REQUIRED WORK:
Output the data unchanged and complete, minus the images.

GIVEN ENTRIES:
►
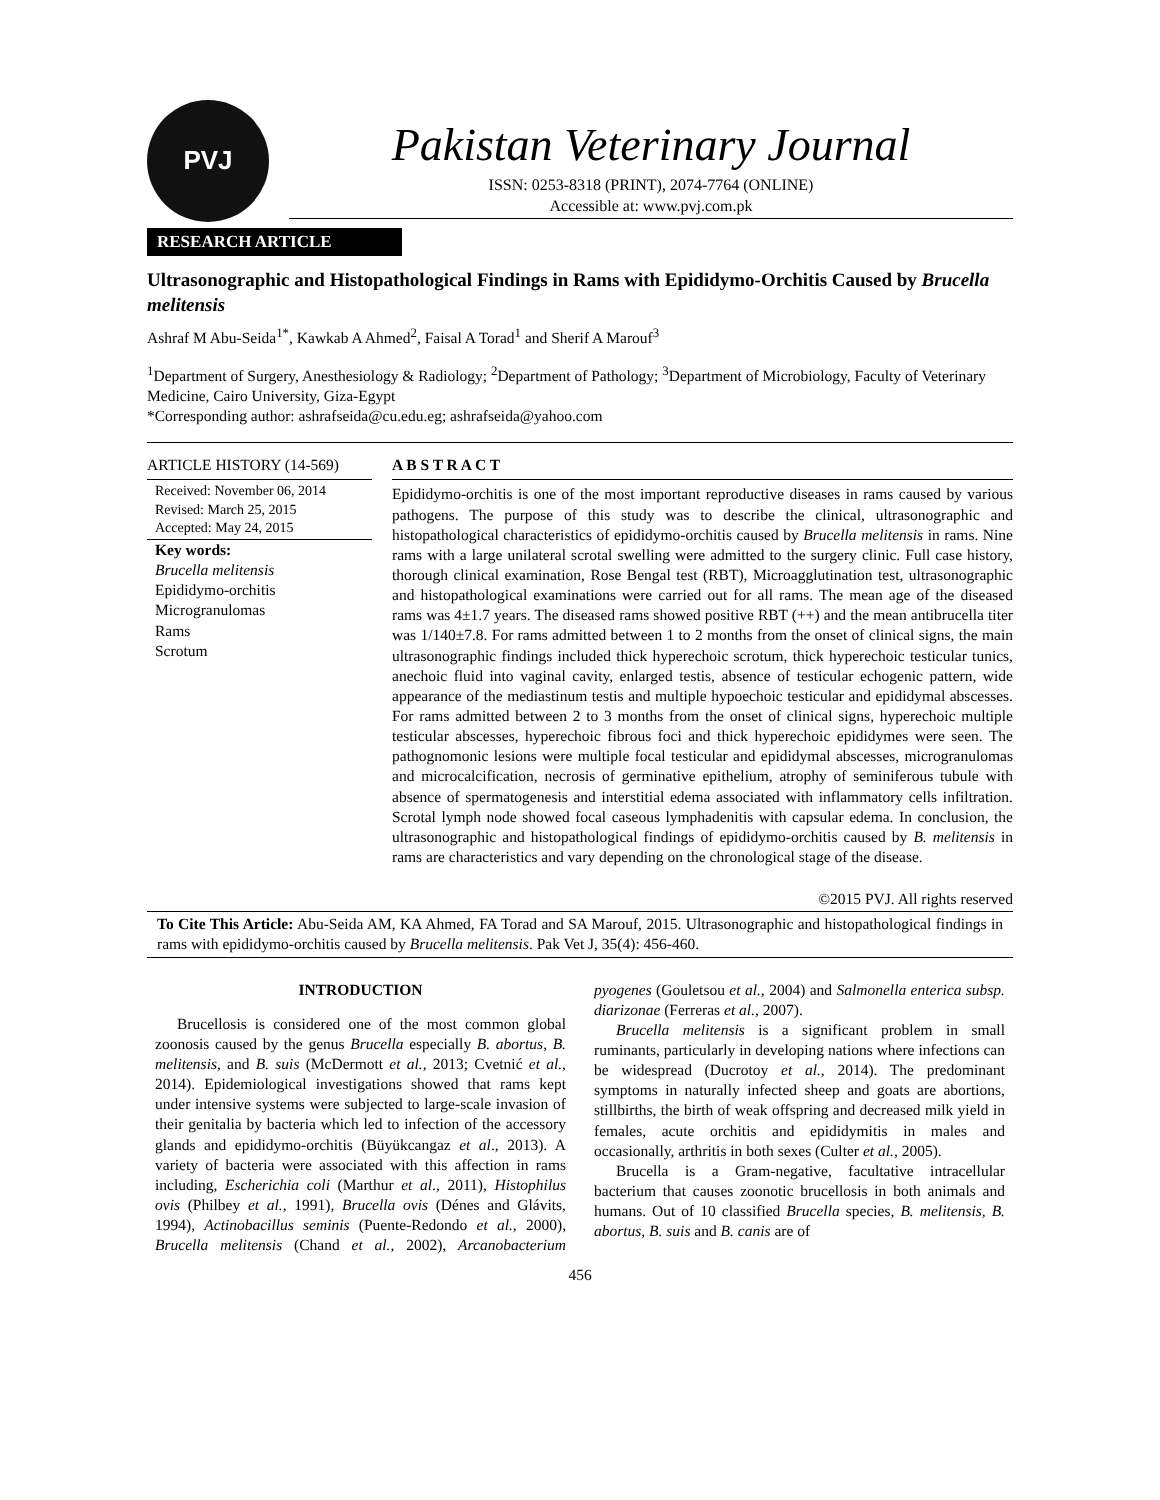PVJ
Pakistan Veterinary Journal
ISSN: 0253-8318 (PRINT), 2074-7764 (ONLINE)
Accessible at: www.pvj.com.pk
RESEARCH ARTICLE
Ultrasonographic and Histopathological Findings in Rams with Epididymo-Orchitis Caused by Brucella melitensis
Ashraf M Abu-Seida<sup>1*</sup>, Kawkab A Ahmed<sup>2</sup>, Faisal A Torad<sup>1</sup> and Sherif A Marouf<sup>3</sup>
<sup>1</sup> Department of Surgery, Anesthesiology & Radiology; <sup>2</sup>Department of Pathology; <sup>3</sup>Department of Microbiology, Faculty of Veterinary Medicine, Cairo University, Giza-Egypt
*Corresponding author: ashrafseida@cu.edu.eg; ashrafseida@yahoo.com
ARTICLE HISTORY (14-569)
Received: November 06, 2014
Revised: March 25, 2015
Accepted: May 24, 2015
Key words:
Brucella melitensis
Epididymo-orchitis
Microgranulomas
Rams
Scrotum
A B S T R A C T
Epididymo-orchitis is one of the most important reproductive diseases in rams caused by various pathogens. The purpose of this study was to describe the clinical, ultrasonographic and histopathological characteristics of epididymo-orchitis caused by Brucella melitensis in rams. Nine rams with a large unilateral scrotal swelling were admitted to the surgery clinic. Full case history, thorough clinical examination, Rose Bengal test (RBT), Microagglutination test, ultrasonographic and histopathological examinations were carried out for all rams. The mean age of the diseased rams was 4±1.7 years. The diseased rams showed positive RBT (++) and the mean antibrucella titer was 1/140±7.8. For rams admitted between 1 to 2 months from the onset of clinical signs, the main ultrasonographic findings included thick hyperechoic scrotum, thick hyperechoic testicular tunics, anechoic fluid into vaginal cavity, enlarged testis, absence of testicular echogenic pattern, wide appearance of the mediastinum testis and multiple hypoechoic testicular and epididymal abscesses. For rams admitted between 2 to 3 months from the onset of clinical signs, hyperechoic multiple testicular abscesses, hyperechoic fibrous foci and thick hyperechoic epididymes were seen. The pathognomonic lesions were multiple focal testicular and epididymal abscesses, microgranulomas and microcalcification, necrosis of germinative epithelium, atrophy of seminiferous tubule with absence of spermatogenesis and interstitial edema associated with inflammatory cells infiltration. Scrotal lymph node showed focal caseous lymphadenitis with capsular edema. In conclusion, the ultrasonographic and histopathological findings of epididymo-orchitis caused by B. melitensis in rams are characteristics and vary depending on the chronological stage of the disease.
©2015 PVJ. All rights reserved
To Cite This Article: Abu-Seida AM, KA Ahmed, FA Torad and SA Marouf, 2015. Ultrasonographic and histopathological findings in rams with epididymo-orchitis caused by Brucella melitensis. Pak Vet J, 35(4): 456-460.
INTRODUCTION
Brucellosis is considered one of the most common global zoonosis caused by the genus Brucella especially B. abortus, B. melitensis, and B. suis (McDermott et al., 2013; Cvetnić et al., 2014). Epidemiological investigations showed that rams kept under intensive systems were subjected to large-scale invasion of their genitalia by bacteria which led to infection of the accessory glands and epididymo-orchitis (Büyükcangaz et al., 2013). A variety of bacteria were associated with this affection in rams including, Escherichia coli (Marthur et al., 2011), Histophilus ovis (Philbey et al., 1991), Brucella ovis (Dénes and Glávits, 1994), Actinobacillus seminis (Puente-Redondo et al., 2000), Brucella melitensis (Chand et al., 2002), Arcanobacterium pyogenes (Gouletsou et al., 2004) and Salmonella enterica subsp. diarizonae (Ferreras et al., 2007).
Brucella melitensis is a significant problem in small ruminants, particularly in developing nations where infections can be widespread (Ducrotoy et al., 2014). The predominant symptoms in naturally infected sheep and goats are abortions, stillbirths, the birth of weak offspring and decreased milk yield in females, acute orchitis and epididymitis in males and occasionally, arthritis in both sexes (Culter et al., 2005).
Brucella is a Gram-negative, facultative intracellular bacterium that causes zoonotic brucellosis in both animals and humans. Out of 10 classified Brucella species, B. melitensis, B. abortus, B. suis and B. canis are of
456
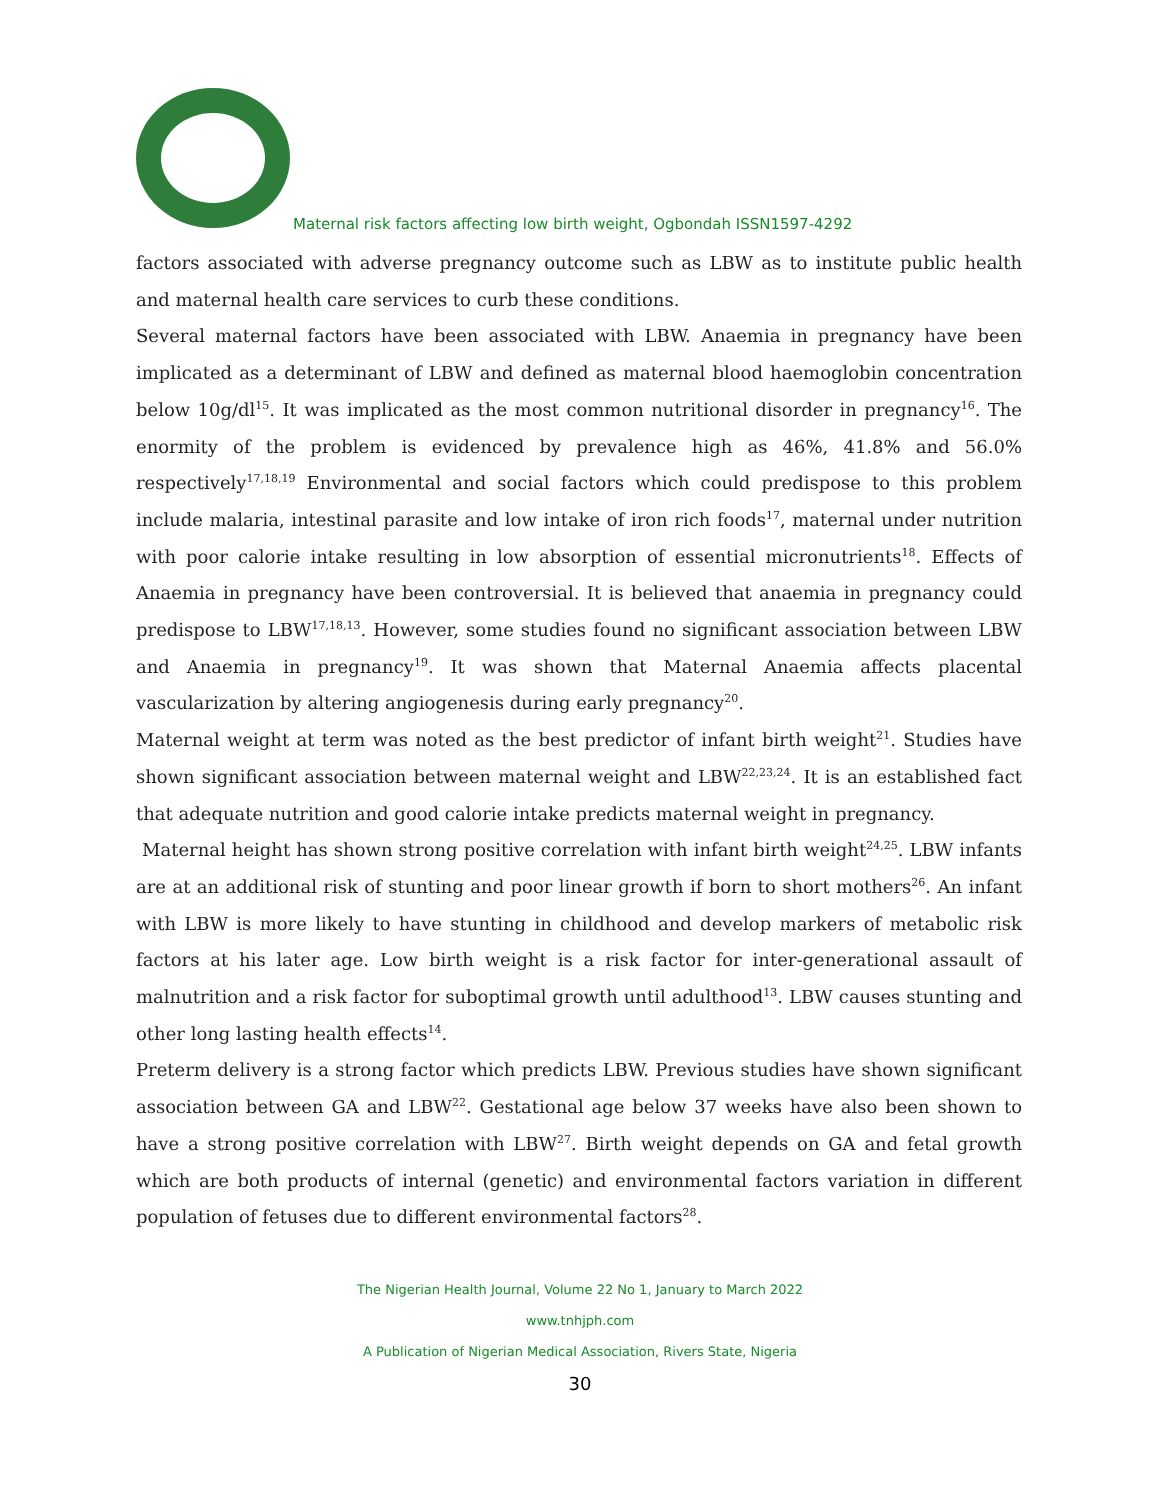Maternal risk factors affecting low birth weight, Ogbondah ISSN1597-4292
factors associated with adverse pregnancy outcome such as LBW as to institute public health and maternal health care services to curb these conditions.
Several maternal factors have been associated with LBW. Anaemia in pregnancy have been implicated as a determinant of LBW and defined as maternal blood haemoglobin concentration below 10g/dl<sup>15</sup>. It was implicated as the most common nutritional disorder in pregnancy<sup>16</sup>. The enormity of the problem is evidenced by prevalence high as 46%, 41.8% and 56.0% respectively<sup>17,18,19</sup> Environmental and social factors which could predispose to this problem include malaria, intestinal parasite and low intake of iron rich foods<sup>17</sup>, maternal under nutrition with poor calorie intake resulting in low absorption of essential micronutrients<sup>18</sup>. Effects of Anaemia in pregnancy have been controversial. It is believed that anaemia in pregnancy could predispose to LBW<sup>17,18,13</sup>. However, some studies found no significant association between LBW and Anaemia in pregnancy<sup>19</sup>. It was shown that Maternal Anaemia affects placental vascularization by altering angiogenesis during early pregnancy<sup>20</sup>.
Maternal weight at term was noted as the best predictor of infant birth weight<sup>21</sup>. Studies have shown significant association between maternal weight and LBW<sup>22,23,24</sup>. It is an established fact that adequate nutrition and good calorie intake predicts maternal weight in pregnancy.
Maternal height has shown strong positive correlation with infant birth weight<sup>24,25</sup>. LBW infants are at an additional risk of stunting and poor linear growth if born to short mothers<sup>26</sup>. An infant with LBW is more likely to have stunting in childhood and develop markers of metabolic risk factors at his later age. Low birth weight is a risk factor for inter-generational assault of malnutrition and a risk factor for suboptimal growth until adulthood<sup>13</sup>. LBW causes stunting and other long lasting health effects<sup>14</sup>.
Preterm delivery is a strong factor which predicts LBW. Previous studies have shown significant association between GA and LBW<sup>22</sup>. Gestational age below 37 weeks have also been shown to have a strong positive correlation with LBW<sup>27</sup>. Birth weight depends on GA and fetal growth which are both products of internal (genetic) and environmental factors variation in different population of fetuses due to different environmental factors<sup>28</sup>.
The Nigerian Health Journal, Volume 22 No 1, January to March 2022
www.tnhjph.com
A Publication of Nigerian Medical Association, Rivers State, Nigeria
30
◄
WRITTEN SOLUTION:
PVJ
Pakistan Veterinary Journal
ISSN: 0253-8318 (PRINT), 2074-7764 (ONLINE)
Accessible at: www.pvj.com.pk
RESEARCH ARTICLE
Ultrasonographic and Histopathological Findings in Rams with Epididymo-Orchitis Caused by Brucella melitensis
Ashraf M Abu-Seida<sup>1*</sup>, Kawkab A Ahmed<sup>2</sup>, Faisal A Torad<sup>1</sup> and Sherif A Marouf<sup>3</sup>
<sup>1</sup> Department of Surgery, Anesthesiology & Radiology; <sup>2</sup>Department of Pathology; <sup>3</sup>Department of Microbiology, Faculty of Veterinary Medicine, Cairo University, Giza-Egypt
*Corresponding author: ashrafseida@cu.edu.eg; ashrafseida@yahoo.com
ARTICLE HISTORY (14-569)
Received: November 06, 2014
Revised: March 25, 2015
Accepted: May 24, 2015
Key words:
Brucella melitensis
Epididymo-orchitis
Microgranulomas
Rams
Scrotum
A B S T R A C T
Epididymo-orchitis is one of the most important reproductive diseases in rams caused by various pathogens. The purpose of this study was to describe the clinical, ultrasonographic and histopathological characteristics of epididymo-orchitis caused by Brucella melitensis in rams. Nine rams with a large unilateral scrotal swelling were admitted to the surgery clinic. Full case history, thorough clinical examination, Rose Bengal test (RBT), Microagglutination test, ultrasonographic and histopathological examinations were carried out for all rams. The mean age of the diseased rams was 4±1.7 years. The diseased rams showed positive RBT (++) and the mean antibrucella titer was 1/140±7.8. For rams admitted between 1 to 2 months from the onset of clinical signs, the main ultrasonographic findings included thick hyperechoic scrotum, thick hyperechoic testicular tunics, anechoic fluid into vaginal cavity, enlarged testis, absence of testicular echogenic pattern, wide appearance of the mediastinum testis and multiple hypoechoic testicular and epididymal abscesses. For rams admitted between 2 to 3 months from the onset of clinical signs, hyperechoic multiple testicular abscesses, hyperechoic fibrous foci and thick hyperechoic epididymes were seen. The pathognomonic lesions were multiple focal testicular and epididymal abscesses, microgranulomas and microcalcification, necrosis of germinative epithelium, atrophy of seminiferous tubule with absence of spermatogenesis and interstitial edema associated with inflammatory cells infiltration. Scrotal lymph node showed focal caseous lymphadenitis with capsular edema. In conclusion, the ultrasonographic and histopathological findings of epididymo-orchitis caused by B. melitensis in rams are characteristics and vary depending on the chronological stage of the disease.
©2015 PVJ. All rights reserved
To Cite This Article: Abu-Seida AM, KA Ahmed, FA Torad and SA Marouf, 2015. Ultrasonographic and histopathological findings in rams with epididymo-orchitis caused by Brucella melitensis. Pak Vet J, 35(4): 456-460.
INTRODUCTION
Brucellosis is considered one of the most common global zoonosis caused by the genus Brucella especially B. abortus, B. melitensis, and B. suis (McDermott et al., 2013; Cvetnić et al., 2014). Epidemiological investigations showed that rams kept under intensive systems were subjected to large-scale invasion of their genitalia by bacteria which led to infection of the accessory glands and epididymo-orchitis (Büyükcangaz et al., 2013). A variety of bacteria were associated with this affection in rams including, Escherichia coli (Marthur et al., 2011), Histophilus ovis (Philbey et al., 1991), Brucella ovis (Dénes and Glávits, 1994), Actinobacillus seminis (Puente-Redondo et al., 2000), Brucella melitensis (Chand et al., 2002), Arcanobacterium pyogenes (Gouletsou et al., 2004) and Salmonella enterica subsp. diarizonae (Ferreras et al., 2007).
Brucella melitensis is a significant problem in small ruminants, particularly in developing nations where infections can be widespread (Ducrotoy et al., 2014). The predominant symptoms in naturally infected sheep and goats are abortions, stillbirths, the birth of weak offspring and decreased milk yield in females, acute orchitis and epididymitis in males and occasionally, arthritis in both sexes (Culter et al., 2005).
Brucella is a Gram-negative, facultative intracellular bacterium that causes zoonotic brucellosis in both animals and humans. Out of 10 classified Brucella species, B. melitensis, B. abortus, B. suis and B. canis are of
456
Maternal risk factors affecting low birth weight, Ogbondah ISSN1597-4292
factors associated with adverse pregnancy outcome such as LBW as to institute public health and maternal health care services to curb these conditions.
Several maternal factors have been associated with LBW. Anaemia in pregnancy have been implicated as a determinant of LBW and defined as maternal blood haemoglobin concentration below 10g/dl<sup>15</sup>. It was implicated as the most common nutritional disorder in pregnancy<sup>16</sup>. The enormity of the problem is evidenced by prevalence high as 46%, 41.8% and 56.0% respectively<sup>17,18,19</sup> Environmental and social factors which could predispose to this problem include malaria, intestinal parasite and low intake of iron rich foods<sup>17</sup>, maternal under nutrition with poor calorie intake resulting in low absorption of essential micronutrients<sup>18</sup>. Effects of Anaemia in pregnancy have been controversial. It is believed that anaemia in pregnancy could predispose to LBW<sup>17,18,13</sup>. However, some studies found no significant association between LBW and Anaemia in pregnancy<sup>19</sup>. It was shown that Maternal Anaemia affects placental vascularization by altering angiogenesis during early pregnancy<sup>20</sup>.
Maternal weight at term was noted as the best predictor of infant birth weight<sup>21</sup>. Studies have shown significant association between maternal weight and LBW<sup>22,23,24</sup>. It is an established fact that adequate nutrition and good calorie intake predicts maternal weight in pregnancy.
Maternal height has shown strong positive correlation with infant birth weight<sup>24,25</sup>. LBW infants are at an additional risk of stunting and poor linear growth if born to short mothers<sup>26</sup>. An infant with LBW is more likely to have stunting in childhood and develop markers of metabolic risk factors at his later age. Low birth weight is a risk factor for inter-generational assault of malnutrition and a risk factor for suboptimal growth until adulthood<sup>13</sup>. LBW causes stunting and other long lasting health effects<sup>14</sup>.
Preterm delivery is a strong factor which predicts LBW. Previous studies have shown significant association between GA and LBW<sup>22</sup>. Gestational age below 37 weeks have also been shown to have a strong positive correlation with LBW<sup>27</sup>. Birth weight depends on GA and fetal growth which are both products of internal (genetic) and environmental factors variation in different population of fetuses due to different environmental factors<sup>28</sup>.
The Nigerian Health Journal, Volume 22 No 1, January to March 2022
www.tnhjph.com
A Publication of Nigerian Medical Association, Rivers State, Nigeria
30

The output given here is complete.